━━ Provided entries

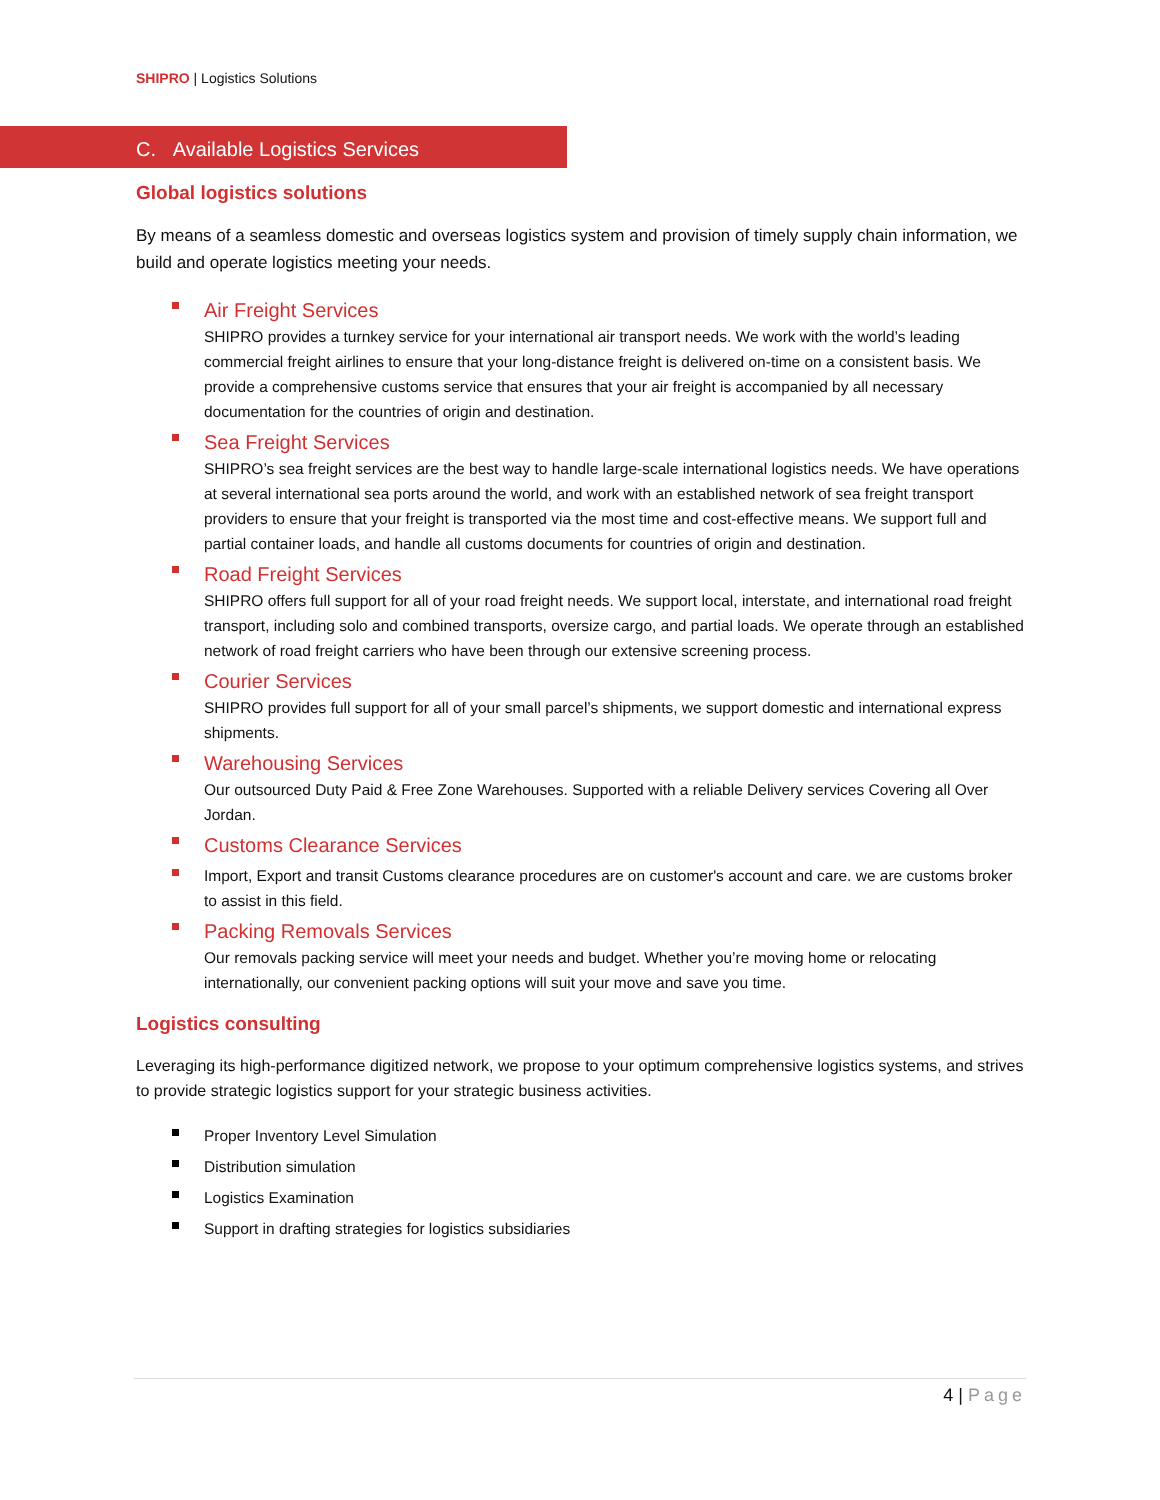SHIPRO | Logistics Solutions
C. Available Logistics Services
Global logistics solutions
By means of a seamless domestic and overseas logistics system and provision of timely supply chain information, we build and operate logistics meeting your needs.
Air Freight Services
SHIPRO provides a turnkey service for your international air transport needs. We work with the world’s leading commercial freight airlines to ensure that your long-distance freight is delivered on-time on a consistent basis. We provide a comprehensive customs service that ensures that your air freight is accompanied by all necessary documentation for the countries of origin and destination.
Sea Freight Services
SHIPRO’s sea freight services are the best way to handle large-scale international logistics needs. We have operations at several international sea ports around the world, and work with an established network of sea freight transport providers to ensure that your freight is transported via the most time and cost-effective means. We support full and partial container loads, and handle all customs documents for countries of origin and destination.
Road Freight Services
SHIPRO offers full support for all of your road freight needs. We support local, interstate, and international road freight transport, including solo and combined transports, oversize cargo, and partial loads. We operate through an established network of road freight carriers who have been through our extensive screening process.
Courier Services
SHIPRO provides full support for all of your small parcel’s shipments, we support domestic and international express shipments.
Warehousing Services
Our outsourced Duty Paid & Free Zone Warehouses. Supported with a reliable Delivery services Covering all Over Jordan.
Customs Clearance Services
Import, Export and transit Customs clearance procedures are on customer's account and care. we are customs broker to assist in this field.
Packing Removals Services
Our removals packing service will meet your needs and budget. Whether you’re moving home or relocating internationally, our convenient packing options will suit your move and save you time.
Logistics consulting
Leveraging its high-performance digitized network, we propose to your optimum comprehensive logistics systems, and strives to provide strategic logistics support for your strategic business activities.
Proper Inventory Level Simulation
Distribution simulation
Logistics Examination
Support in drafting strategies for logistics subsidiaries
4 | Page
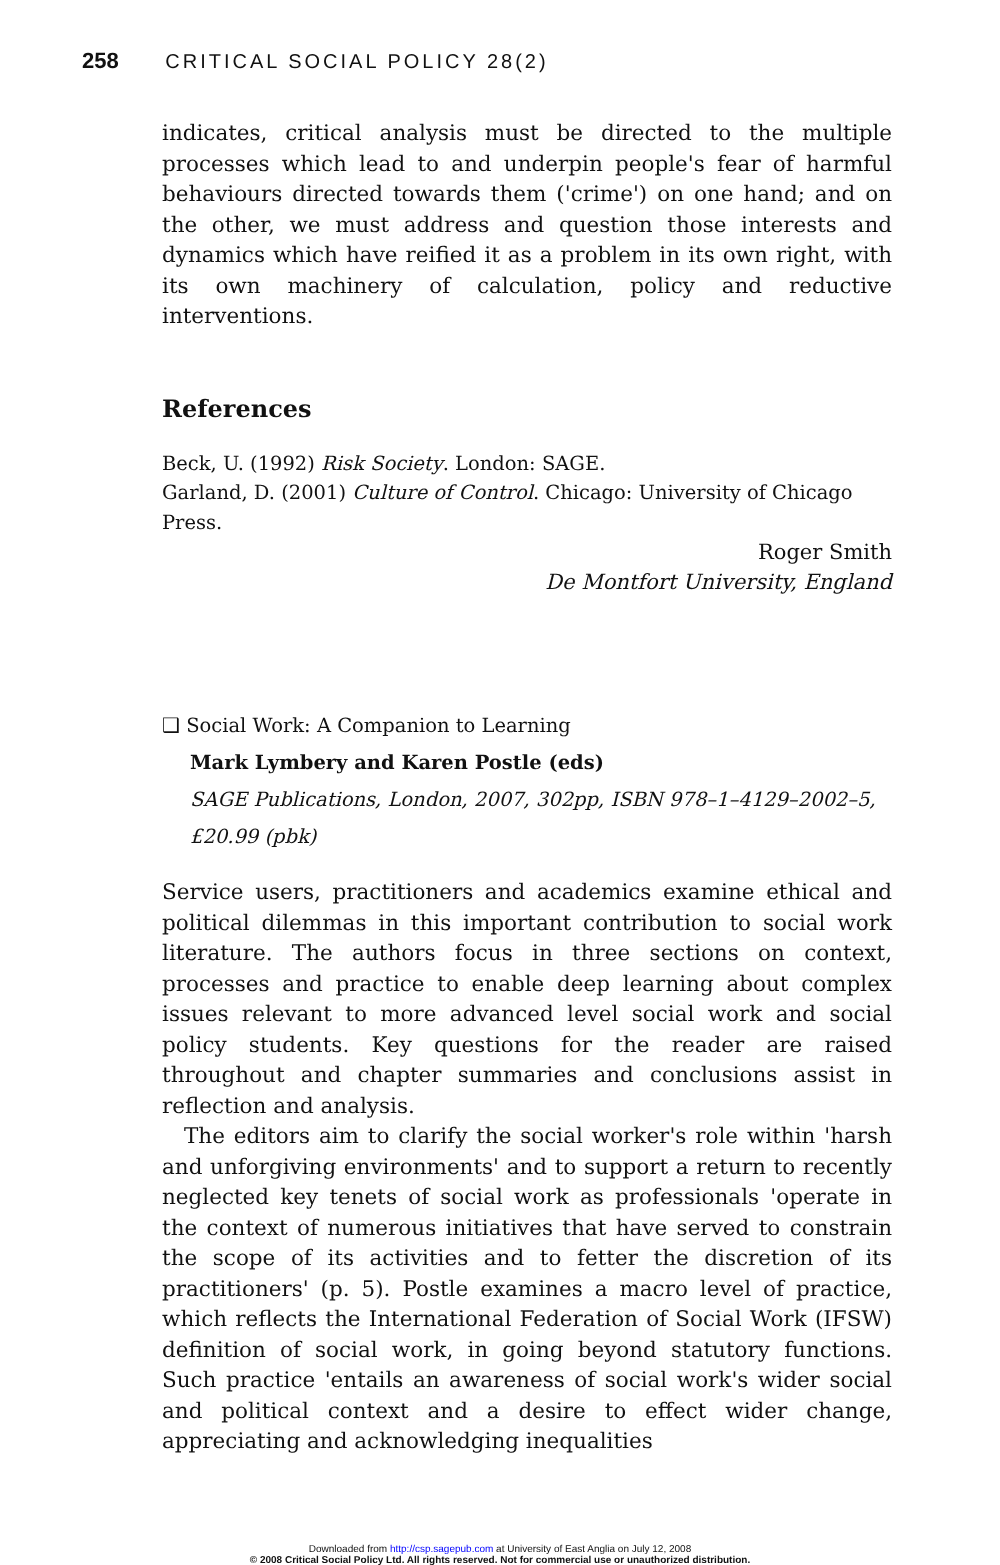258 CRITICAL SOCIAL POLICY 28(2)
indicates, critical analysis must be directed to the multiple processes which lead to and underpin people's fear of harmful behaviours directed towards them ('crime') on one hand; and on the other, we must address and question those interests and dynamics which have reified it as a problem in its own right, with its own machinery of calculation, policy and reductive interventions.
References
Beck, U. (1992) Risk Society. London: SAGE.
Garland, D. (2001) Culture of Control. Chicago: University of Chicago Press.
Roger Smith
De Montfort University, England
❑ Social Work: A Companion to Learning
Mark Lymbery and Karen Postle (eds)
SAGE Publications, London, 2007, 302pp, ISBN 978–1–4129–2002–5, £20.99 (pbk)
Service users, practitioners and academics examine ethical and political dilemmas in this important contribution to social work literature. The authors focus in three sections on context, processes and practice to enable deep learning about complex issues relevant to more advanced level social work and social policy students. Key questions for the reader are raised throughout and chapter summaries and conclusions assist in reflection and analysis.
The editors aim to clarify the social worker's role within 'harsh and unforgiving environments' and to support a return to recently neglected key tenets of social work as professionals 'operate in the context of numerous initiatives that have served to constrain the scope of its activities and to fetter the discretion of its practitioners' (p. 5). Postle examines a macro level of practice, which reflects the International Federation of Social Work (IFSW) definition of social work, in going beyond statutory functions. Such practice 'entails an awareness of social work's wider social and political context and a desire to effect wider change, appreciating and acknowledging inequalities
Downloaded from http://csp.sagepub.com at University of East Anglia on July 12, 2008
© 2008 Critical Social Policy Ltd. All rights reserved. Not for commercial use or unauthorized distribution.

━━━━

Assignment
Give again the stretch of lines above from the one with "SHIPRO provides full" through the one with "258 CRITICAL SOCIAL POLICY 28(2)", both ends kept, and copy no pictures.

Response for this exercise
SHIPRO provides full support for all of your small parcel’s shipments, we support domestic and international express shipments.
Warehousing Services
Our outsourced Duty Paid & Free Zone Warehouses. Supported with a reliable Delivery services Covering all Over Jordan.
Customs Clearance Services
Import, Export and transit Customs clearance procedures are on customer's account and care. we are customs broker to assist in this field.
Packing Removals Services
Our removals packing service will meet your needs and budget. Whether you’re moving home or relocating internationally, our convenient packing options will suit your move and save you time.
Logistics consulting
Leveraging its high-performance digitized network, we propose to your optimum comprehensive logistics systems, and strives to provide strategic logistics support for your strategic business activities.
Proper Inventory Level Simulation
Distribution simulation
Logistics Examination
Support in drafting strategies for logistics subsidiaries
4 | Page
258 CRITICAL SOCIAL POLICY 28(2)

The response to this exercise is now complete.